Last July, in the first ruling of its kind on a disappearance case in Chechnya, the European Court of Human Rights found Russia guilty of violating the “right to life” of Khadzimurat Yandiev, who disappeared in February 2000 after a Russian general ordered him shot. The court also ruled that the victim’s mother, Fatima Bazorkina, who brought the suit against Russia, had suffered inhumane treatment because of the uncertainty surrounding her son’s fate and ordered Moscow to pay her 35,000 euros (around US$44,500) as compensation (Chechnya Weekly, July 27, 2006). In November of last year, the European Court of Human Rights ruled that Russia had violated the right to life, liberty and security of three other kidnapping victims – Said-Khusein and Said-Magomed Imakaev, and Nura Said-Aliyevna Luluyeva. Said-Khusein Imakaev was abducted in December 2000, and his father, Said-Magomed Imakaev, was kidnapped in June 2002, after filing a complaint about Said-Khusein’s abduction with the European Court of Human Rights in February 2002.
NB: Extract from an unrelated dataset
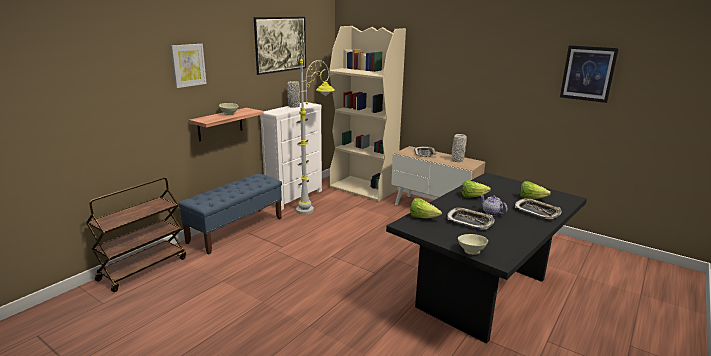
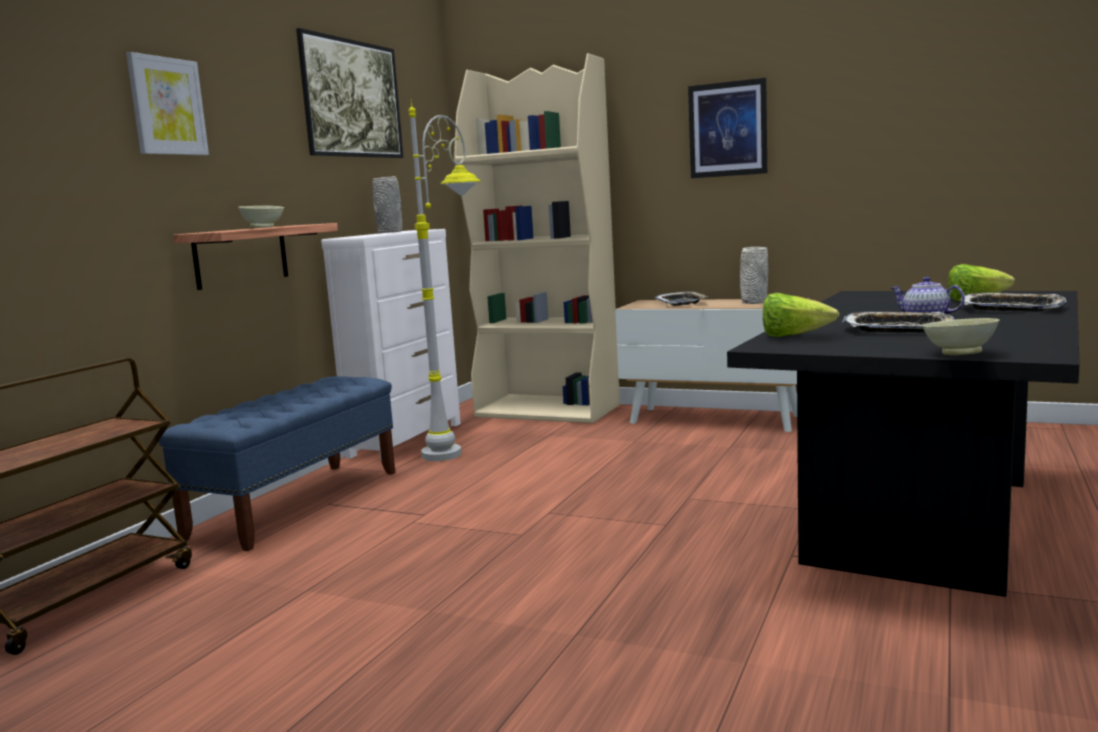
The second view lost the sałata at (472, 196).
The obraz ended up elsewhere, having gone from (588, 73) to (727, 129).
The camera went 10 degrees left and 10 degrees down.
“The case of the Imakaevs…is simply unique,” Aleksandr Cherkasov wrote for Ej.ru. “In 2000, the son was taken from a checkpoint and disappeared. The father filed a complaint with the Strasbourg court. After that, the father also disappeared. This case is not the only one of its kind. In all of these cases, the interest of the federal side – that is, the state – in the deaths of these people is clear. Which is to say that the very thing Igor Korolkov is writing about – the extra-judicial killing of people `in the state’s interest’ – exists.”